クロノグラフ物語あれこれ=時計作りの裏方たち
クロノグラフ物語あれこれ=時計作りの裏方たち
時計は一人では作れません。
沢山の裏方さんがいます。
今回はクロノグラフ作りの裏話です
読んで行くうちに
その時計が欲しくなりますよ、きっと。
ほんの数年前、
パテック・フィリップ(PATEK PHILIPPE)
のスターン社長が、記者会見をしました。
話題は主に今後生産するパテックにはジュネーブシールのムーヴメントへの刻印を止め、
それに代えてジュネーブシールを上回る基準を自社で決めたPPシールにする話でした。
ある記者から理由を訪ねられたスターンさんは、一言
「ロジェ・デゥブイ」と答えました
何故でしょう
別に袂を分かったかって自分の部下だったロジェに恨みがあった訳ではないのです。
「ジュネーブシール」の権利を持つロジェがリシュモンクループに属し、
彼の作るムーブメントをカルティエ等に組み込まれ、
市販されるのが面白くないのです。ロジェはジュネーブの人で、勿論彼の製品は
ジュネーブシール認定品。
当然、カルティエの新製品はロジェのムーブを使う限りジュネーブシールが刻印されて来ます。
「ジュネーブシール、そんな、安っぽいものじゃないよ」というのがスターンさんの胸の内でしょう。
さて、記者会見はこれで終りではありません。
もう一つ話題はパテック社が渾身の力をふりしぼって
発表したクロノグラフの新作でした。実は今日の本題でもあります。
パテックが新作をとなりますと、多くの人が自社開発の
ムーブメントかなと想像しますが、新しいムーブメント・キャリバ―を
作るとなれば莫大な投資と時間がかかります。
いくらパティック社が大きくても、やはり独立系です。無理な事はしません。
そんなことをしなくても、
スイスには優秀なムーブメント製作会社はたくさんあります。
この新作はレマニア製のムーブメントをしています。
このムーブメントはブレゲには
アエロナバルとして使われているものです。
ブレゲはスォッチグループのトップブランドです。
そしてレマニアはブレゲの協力工房として同時期にグループに参入しました。
ある日、グループの会長のハイエクさんは「レマニア」を「ブレゲ」と改名させました。
「で、新作のクロノは何処のエボシュ使かっているのですか」
記者がスターンさんに質問しました。
スターンさんがどう答えたかは分かっていません。でもおそらく「ブレゲ」と答えたのでは。
となりますと、あのパテックがブレゲのムーブメントを使っているとなりますね。
これはニュースです。
皆さんが時計購入するときの重要なポイントは四つあると思います。
先ず時計のデザイン
次にブランド名
そして価格がブランド、デザインに相応しいかどうか.
最後に中味,
クォーツ、手巻き、自動巻き、ハイブリットか、後は機能がどうだろうか。
となりますでしょうか。
冒頭のジュネーブシールはだれも、
殆どの人はその存在を気にしていいません。
パテックがジュネーブシールから離れようがどうしようが、
それがあったとしてもそのために買う人は多分・・・・。いません。
その昔、
バセロンコンスタンチンの営業をやっていたころ
この凡そ100年前の遺物であるこのシール、ここぞとばかりに
お客様に説明しましたが、見向きもされなかったです。つまりジュネーブシールは
お客様の購入の決定要素にはなれなかったのです。

データセット

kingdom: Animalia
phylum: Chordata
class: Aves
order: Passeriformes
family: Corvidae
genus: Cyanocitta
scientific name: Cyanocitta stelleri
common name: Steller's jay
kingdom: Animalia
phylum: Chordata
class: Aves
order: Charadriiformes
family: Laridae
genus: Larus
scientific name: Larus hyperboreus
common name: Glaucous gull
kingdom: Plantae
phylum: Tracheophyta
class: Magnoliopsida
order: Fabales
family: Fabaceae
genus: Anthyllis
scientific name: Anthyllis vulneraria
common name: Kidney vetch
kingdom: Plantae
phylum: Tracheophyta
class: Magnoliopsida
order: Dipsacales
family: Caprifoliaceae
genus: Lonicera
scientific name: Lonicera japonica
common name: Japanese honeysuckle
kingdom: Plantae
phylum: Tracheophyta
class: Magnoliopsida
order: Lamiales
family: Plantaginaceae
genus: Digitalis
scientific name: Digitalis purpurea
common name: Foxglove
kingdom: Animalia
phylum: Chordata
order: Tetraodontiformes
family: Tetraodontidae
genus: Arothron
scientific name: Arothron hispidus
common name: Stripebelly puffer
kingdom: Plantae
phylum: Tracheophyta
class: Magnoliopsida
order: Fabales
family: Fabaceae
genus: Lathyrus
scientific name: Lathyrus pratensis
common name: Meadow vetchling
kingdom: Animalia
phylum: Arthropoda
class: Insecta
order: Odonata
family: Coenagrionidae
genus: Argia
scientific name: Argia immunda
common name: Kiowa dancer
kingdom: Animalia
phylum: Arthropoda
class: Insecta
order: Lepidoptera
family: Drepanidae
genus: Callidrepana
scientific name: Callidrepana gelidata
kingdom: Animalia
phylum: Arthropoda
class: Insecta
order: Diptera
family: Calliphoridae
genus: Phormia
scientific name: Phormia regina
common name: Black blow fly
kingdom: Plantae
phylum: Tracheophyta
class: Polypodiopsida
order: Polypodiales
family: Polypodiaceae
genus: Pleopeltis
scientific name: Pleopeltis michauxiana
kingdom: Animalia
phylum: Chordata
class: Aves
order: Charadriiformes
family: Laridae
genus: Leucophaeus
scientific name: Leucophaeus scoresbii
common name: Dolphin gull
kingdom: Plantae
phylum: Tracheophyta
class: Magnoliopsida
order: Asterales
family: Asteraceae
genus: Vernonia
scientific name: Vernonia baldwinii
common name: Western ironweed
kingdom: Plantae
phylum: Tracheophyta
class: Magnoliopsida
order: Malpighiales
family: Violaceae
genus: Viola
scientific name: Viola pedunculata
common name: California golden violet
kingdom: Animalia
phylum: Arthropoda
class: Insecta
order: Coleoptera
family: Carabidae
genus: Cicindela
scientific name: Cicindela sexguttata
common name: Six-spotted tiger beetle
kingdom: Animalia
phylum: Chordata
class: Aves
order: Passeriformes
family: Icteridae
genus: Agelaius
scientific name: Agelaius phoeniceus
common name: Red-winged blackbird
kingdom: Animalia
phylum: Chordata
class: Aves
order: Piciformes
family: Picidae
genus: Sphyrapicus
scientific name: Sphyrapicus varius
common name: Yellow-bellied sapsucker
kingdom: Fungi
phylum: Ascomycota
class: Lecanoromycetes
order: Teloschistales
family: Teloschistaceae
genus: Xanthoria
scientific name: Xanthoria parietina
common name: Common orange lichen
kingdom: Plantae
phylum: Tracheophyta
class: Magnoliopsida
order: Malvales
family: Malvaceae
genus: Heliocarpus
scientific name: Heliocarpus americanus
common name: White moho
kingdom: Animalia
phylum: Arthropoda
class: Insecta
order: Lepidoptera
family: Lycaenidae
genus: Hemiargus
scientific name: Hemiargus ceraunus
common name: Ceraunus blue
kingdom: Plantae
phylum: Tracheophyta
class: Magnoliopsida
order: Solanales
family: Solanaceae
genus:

課題 1
本文について、次の問いに答えなさい。
(a) 刻印を止める理由を記者に尋ねられたスターン社長は、一言で何と答えたか。
(b) パテックのクロノグラフの新作には、どこ製のムーブメントが使われているか。
(c) 筆者がその昔、営業をしていたのはどのブランドか。
課題 2
本文から、「スターンさんがどう答えたかは」から「となりますでしょうか。」までを、末尾の語句も含めて一字一句変えずに抜き出しなさい。

正答 1
(a) 「ロジェ・デゥブイ」
(b) レマニア製
(c) バセロンコンスタンチン

正答 2
スターンさんがどう答えたかは分かっていません。でもおそらく「ブレゲ」と答えたのでは。
となりますと、あのパテックがブレゲのムーブメントを使っているとなりますね。
これはニュースです。
皆さんが時計購入するときの重要なポイントは四つあると思います。
先ず時計のデザイン
次にブランド名
そして価格がブランド、デザインに相応しいかどうか.
最後に中味,
クォーツ、手巻き、自動巻き、ハイブリットか、後は機能がどうだろうか。
となりますでしょうか。